- _TEXTO PROPORCIONADO_:
+ + +

Cada año, April Morones va a la esquina de los bulevares Whittier y Garfield a comprar fuegos artificiales para sus dos hijos, Francisco y Daniel, y aunque este 4 de julio el presupuesto familiar está un poco más ajustado, no fue impedimento para que comprara las tradicionales luces y pólvora de colores.
"Es una tradición familiar. Yo compro la pólvora porque a mis hijos les gusta y yo disfruto viéndolos a ellos y compartiendo esos momentos", dijo April, quien subraya que ella y su esposo siempre están presentes cuando los niños de 11 y 7 años de edad juegan con la pólvora para asegurarse tomen precauciones.
En años anteriores, April ha designado 100 dólares del presupuesto familiar para comprar juegos pirotécnicos. Este año sólo gastó 60 dólares.
"Hay que cuidar un poco más el dinero porque todo está más caro y hay menos trabajo", agregó la joven madre.
Para Virgie Carrillo los fuegos artificiales forman parte de las celebraciones familiares del 4 de julio y ella disfruta comprando estos enseres para sus nietos.
"Cuando mis hijos estaban pequeños yo les compraba fuegos artificiales. Ahora le compro a mis nietos", dijo Virgie, quien confesó que su juego preferido es una pequeña tanqueta militar que dispara luces y centellas.
Uno de los nietos que la acompañó a comprar los cohetes, Justin, de 9 años, dijo que su pólvora preferida son unas bolitas de colores que al encenderse esparcen humo de diferentes colores.

+ + +

- _QUÉ HACER_:
Responda estas preguntas según la nota sobre los fuegos artificiales del 4 de julio:
1. ¿En la esquina de qué bulevares compra April Morones los fuegos artificiales?
2. ¿Cuánto gastó April este año en juegos pirotécnicos?
3. ¿Cuál es la pólvora preferida de Justin?

- _MATERIAL PROPORCIONADO_:

+ + +

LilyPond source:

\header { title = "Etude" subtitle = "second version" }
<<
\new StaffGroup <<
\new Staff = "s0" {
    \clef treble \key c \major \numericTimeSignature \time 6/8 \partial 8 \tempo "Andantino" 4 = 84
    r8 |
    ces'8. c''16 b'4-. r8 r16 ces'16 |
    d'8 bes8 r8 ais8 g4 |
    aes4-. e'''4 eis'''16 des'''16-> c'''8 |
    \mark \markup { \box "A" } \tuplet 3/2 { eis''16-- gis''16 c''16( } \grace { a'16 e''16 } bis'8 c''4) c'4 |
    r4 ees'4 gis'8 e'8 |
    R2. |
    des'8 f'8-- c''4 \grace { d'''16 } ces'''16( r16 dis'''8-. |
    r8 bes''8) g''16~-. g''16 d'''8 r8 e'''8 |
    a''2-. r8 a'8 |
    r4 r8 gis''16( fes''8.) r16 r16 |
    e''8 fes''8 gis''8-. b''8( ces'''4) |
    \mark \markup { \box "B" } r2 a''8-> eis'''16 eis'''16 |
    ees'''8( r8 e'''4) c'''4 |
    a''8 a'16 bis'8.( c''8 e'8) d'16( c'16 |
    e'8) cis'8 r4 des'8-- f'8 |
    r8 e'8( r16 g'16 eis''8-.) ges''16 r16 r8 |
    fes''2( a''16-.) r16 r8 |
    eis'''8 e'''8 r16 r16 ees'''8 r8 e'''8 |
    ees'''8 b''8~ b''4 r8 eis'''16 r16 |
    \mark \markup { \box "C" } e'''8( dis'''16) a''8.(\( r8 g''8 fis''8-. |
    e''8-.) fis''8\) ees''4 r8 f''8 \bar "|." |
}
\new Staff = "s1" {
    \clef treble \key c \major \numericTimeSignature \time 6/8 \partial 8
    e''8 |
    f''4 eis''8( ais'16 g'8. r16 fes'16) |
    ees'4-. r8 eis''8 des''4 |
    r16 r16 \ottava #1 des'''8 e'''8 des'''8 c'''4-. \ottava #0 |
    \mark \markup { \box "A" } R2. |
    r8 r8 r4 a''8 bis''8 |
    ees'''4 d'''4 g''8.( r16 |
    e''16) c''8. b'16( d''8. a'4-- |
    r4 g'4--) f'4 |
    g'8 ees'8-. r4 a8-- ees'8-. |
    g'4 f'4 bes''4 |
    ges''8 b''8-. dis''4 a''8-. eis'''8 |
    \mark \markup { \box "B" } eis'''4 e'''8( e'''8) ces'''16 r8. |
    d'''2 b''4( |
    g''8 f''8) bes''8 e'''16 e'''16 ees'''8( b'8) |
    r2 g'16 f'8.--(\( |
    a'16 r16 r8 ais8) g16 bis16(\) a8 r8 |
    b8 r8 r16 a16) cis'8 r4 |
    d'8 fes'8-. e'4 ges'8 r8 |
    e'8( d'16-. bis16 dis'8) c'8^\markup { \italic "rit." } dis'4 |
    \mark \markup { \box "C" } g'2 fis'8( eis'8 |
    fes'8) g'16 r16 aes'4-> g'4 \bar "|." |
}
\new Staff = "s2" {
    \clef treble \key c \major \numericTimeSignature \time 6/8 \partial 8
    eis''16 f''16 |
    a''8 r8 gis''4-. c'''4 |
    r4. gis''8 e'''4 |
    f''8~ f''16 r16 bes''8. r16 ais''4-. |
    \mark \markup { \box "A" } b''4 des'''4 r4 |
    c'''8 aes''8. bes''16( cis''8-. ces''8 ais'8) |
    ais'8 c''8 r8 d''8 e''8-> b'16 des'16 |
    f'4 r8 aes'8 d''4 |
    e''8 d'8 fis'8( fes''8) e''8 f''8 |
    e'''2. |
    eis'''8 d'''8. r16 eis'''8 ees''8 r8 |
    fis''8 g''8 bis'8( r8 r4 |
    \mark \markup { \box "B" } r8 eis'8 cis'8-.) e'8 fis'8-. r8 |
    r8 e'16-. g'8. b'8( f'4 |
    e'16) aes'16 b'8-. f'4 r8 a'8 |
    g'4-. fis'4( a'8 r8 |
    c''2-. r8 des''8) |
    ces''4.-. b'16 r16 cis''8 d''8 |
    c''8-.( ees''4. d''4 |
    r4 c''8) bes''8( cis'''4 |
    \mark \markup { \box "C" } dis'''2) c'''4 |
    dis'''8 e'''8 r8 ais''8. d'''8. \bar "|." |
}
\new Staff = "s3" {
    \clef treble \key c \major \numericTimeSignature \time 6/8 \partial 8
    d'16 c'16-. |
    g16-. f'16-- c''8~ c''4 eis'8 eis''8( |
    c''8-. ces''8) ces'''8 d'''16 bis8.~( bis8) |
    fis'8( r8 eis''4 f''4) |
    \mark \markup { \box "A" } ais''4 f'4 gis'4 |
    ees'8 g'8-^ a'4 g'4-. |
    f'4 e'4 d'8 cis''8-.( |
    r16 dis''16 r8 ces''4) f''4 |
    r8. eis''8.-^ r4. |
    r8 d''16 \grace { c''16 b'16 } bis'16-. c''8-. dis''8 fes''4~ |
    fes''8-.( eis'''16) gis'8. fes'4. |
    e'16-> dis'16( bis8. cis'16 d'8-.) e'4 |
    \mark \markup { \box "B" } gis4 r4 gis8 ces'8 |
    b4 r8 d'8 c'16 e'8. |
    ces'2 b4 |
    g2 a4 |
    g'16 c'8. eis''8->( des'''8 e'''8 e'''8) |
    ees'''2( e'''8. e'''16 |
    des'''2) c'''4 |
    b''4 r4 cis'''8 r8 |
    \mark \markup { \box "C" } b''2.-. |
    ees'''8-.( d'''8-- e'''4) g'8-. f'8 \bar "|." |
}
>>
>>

+ + +

- _RESPUESTA_:
1. En la esquina de los bulevares Whittier y Garfield.
2. Gastó 60 dólares.
3. Unas bolitas de colores que, al encenderse, esparcen humo de diferentes colores.